§ **Extracted text**:
========

Modak is traditionally made from rice flour and jaggery. However, one can also use wheat flour.

Ingredients

For the stuffing

  • 1 bowl grated coconut
  • 1/2 bowl sugar
  • 1/2 bowl jaggery
  • Dry fruits (almonds,raisins, pistachio, cashews) as per your choice
  • 2 to 3 tsp pure ghee
  • A pinch of kesar, cardamom and nutmeg powder
  • 1 tsp poppy seeds (khas khas)
  • 2 tsp mawa (optional)

For the cover

  • 2 bowls rice flour
  • A pinch of salt
  • 2 tsp of oil or ghee
  • Hot water as per requirement

Method

For the stuffing

  • Heat ghee in a pan. Add poppy seeds and saute for a minute.
  • Add grated coconut, sugar, jaggery (broken into small pieces or grated), cardamom and nutmeg powder and all dry fruits. Mix thoroughly.
  • Cook till all moisture from the sugar and jaggery begins to dry.
  • It takes about 10 to 15 minutes for the mixture to dry on low flame.
  • Do not overcook as it will harden up and lose its taste.
  • Stir every 2 to 3 minutes till it turns golden yellow.
  • You can add more ghee if the stuffing becomes too dry.

For the cover

  • Boil water.
  • Add a pinch of salt and 1 tsp of ghee to the flour and mix it thoroughly.
  • Add 1 tsp of ghee in the boiling water.
  • Add the dough to the boiling water. Lower heat. Mix well.
  • Cover the vessel keep it for 5 minutes on low flame to let the rice cook.
  • Knead the dough into a smooth paste without lumps.
  • You need to knead it while it is still hot. You may apply some oil or ghee on your palms.
  • If you feel the dough looks dry and hard, add some hot water and continue to knead till the dough turns smooth. 

Making the Modaks

  • Apply pinch of oil/ghee on your palms and make small balls of the dough.

========

§ **Information supplied**:
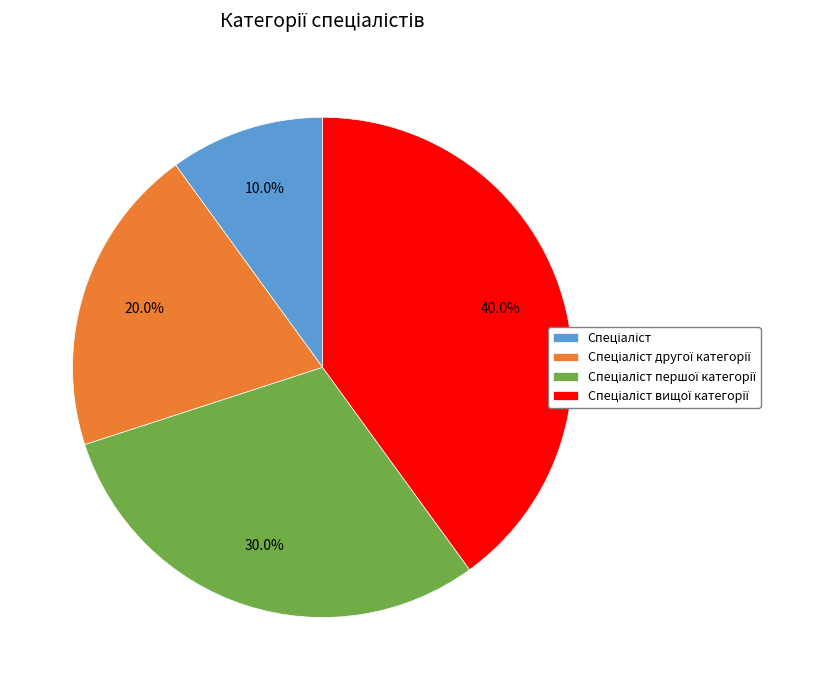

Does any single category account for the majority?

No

========

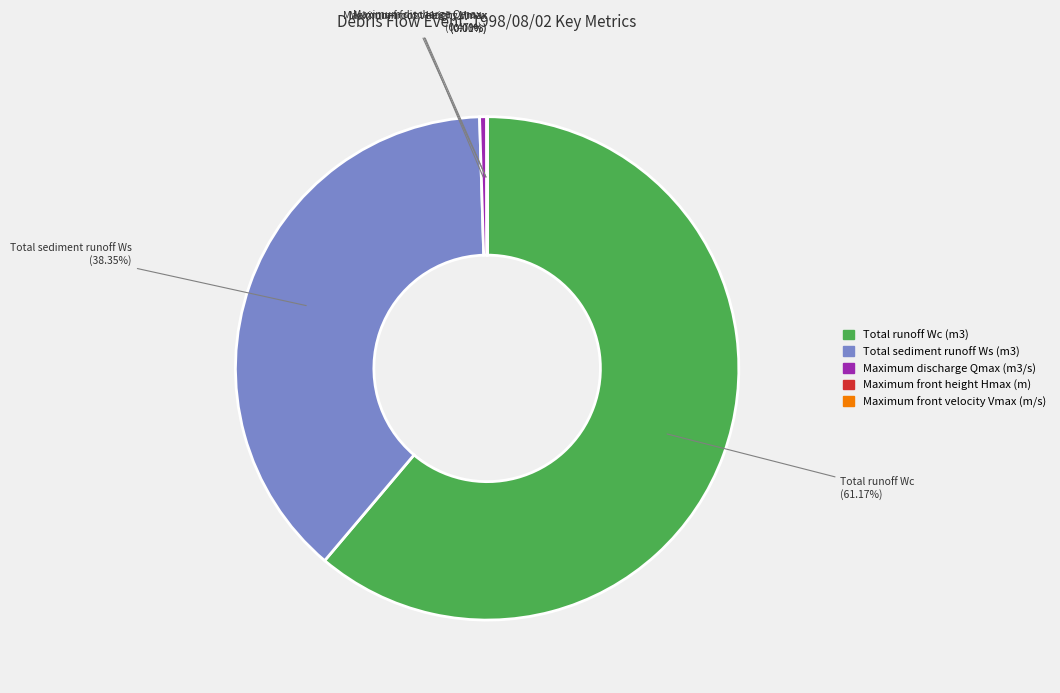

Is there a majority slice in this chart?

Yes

========

§ **Problems and tasks**:
- a) Transcribe the part of the modak recipe starting with "Modak is traditionally" and going on through "tsp mawa (optional)".
- b) According to the modak recipe, how long does the stuffing mixture take to dry on low flame?

§ **Solutions in order**:
- a)
Modak is traditionally made from rice flour and jaggery. However, one can also use wheat flour.

Ingredients

For the stuffing

  • 1 bowl grated coconut
  • 1/2 bowl sugar
  • 1/2 bowl jaggery
  • Dry fruits (almonds,raisins, pistachio, cashews) as per your choice
  • 2 to 3 tsp pure ghee
  • A pinch of kesar, cardamom and nutmeg powder
  • 1 tsp poppy seeds (khas khas)
  • 2 tsp mawa (optional)

- b) About 10 to 15 minutes.